Are we hungry for change for genuinely transforming food systems?
Shobha Shukla – CNS
Contd from previous issue
There are examples where governments of our countries worldwide have adopted policies as part of UN legally binding treaty to kick out industry interference from public policy. For example, the global tobacco treaty (formally called the World Health Organization Framework Convention on Tobacco Control or WHO FCTC) which has been ratified by over 180 countries, has strong Article 5.3 to stop tobacco industry interference in health policy. WHO FCTC also has Article 19 to hold tobacco industry legally and financially liable. We need stronger binding rules to not let industry water down or derail efforts to keep people before profit.
#ToxicAlliance
No wonder, activists call it a toxic alliance, as it facilitates pesticide industry’s influence on global food systems and goes against UN’s mandate for promoting a just and resilient food system. A global campaign called Stop FAO-CropLife #ToxicAlliance, coordinated by Pesticide Action Network Asia Pacific (PANAP or PAN Asia Pacific) and PAN North America, demands that FAO must sever its formal alliance with CropLife International before the UN Food Systems Summit and implement a policy to prevent conflicts of interest.
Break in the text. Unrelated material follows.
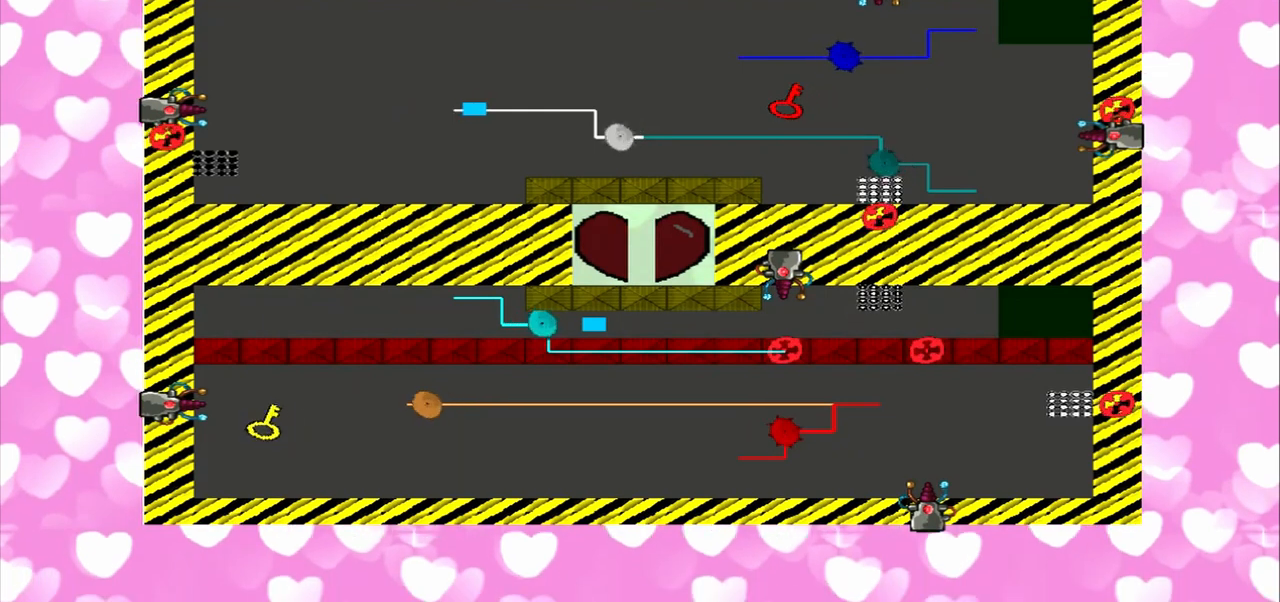
{"buttons": [], "left_stick": "right", "right_stick": "up-right", "events": [[250, "right_stick", "right"], [417, "right_stick", "up-right"]]}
Several organizations and networks representing farmers, fisherfolk, agricultural workers, indigenous peoples, scientists and social justice organisations from many countries, have written to the Director General of FAO to stop this Alliance, shares Simone.
Land grabbing and Gates
Bill Gates has also come in for a lot of flak for its land grabbing and corporate capture activities hidden beneath its philanthropic activities. Although he projects himself as a friend of small farmers, Bill Gates is the largest private farmland owner in the USA and owns 100,000 hectares of land spread across 19 states that were purchased by his Gates Foundation Trust via Cascade Investments. Outside of US also he has been investing indirectly through private equity funds that own farms in East and South Africa. This is very typical of how billionaires function, says Devlin Kuyek, a researcher at GRAIN. They try to separate how they invest their money and how they portray themselves, Kuyek said. Gates' philanthropy runs through his investments. 7000 of his family offices control nearly USD 6 trillion in assets. They have been increasingly acquiring farmlands around the world.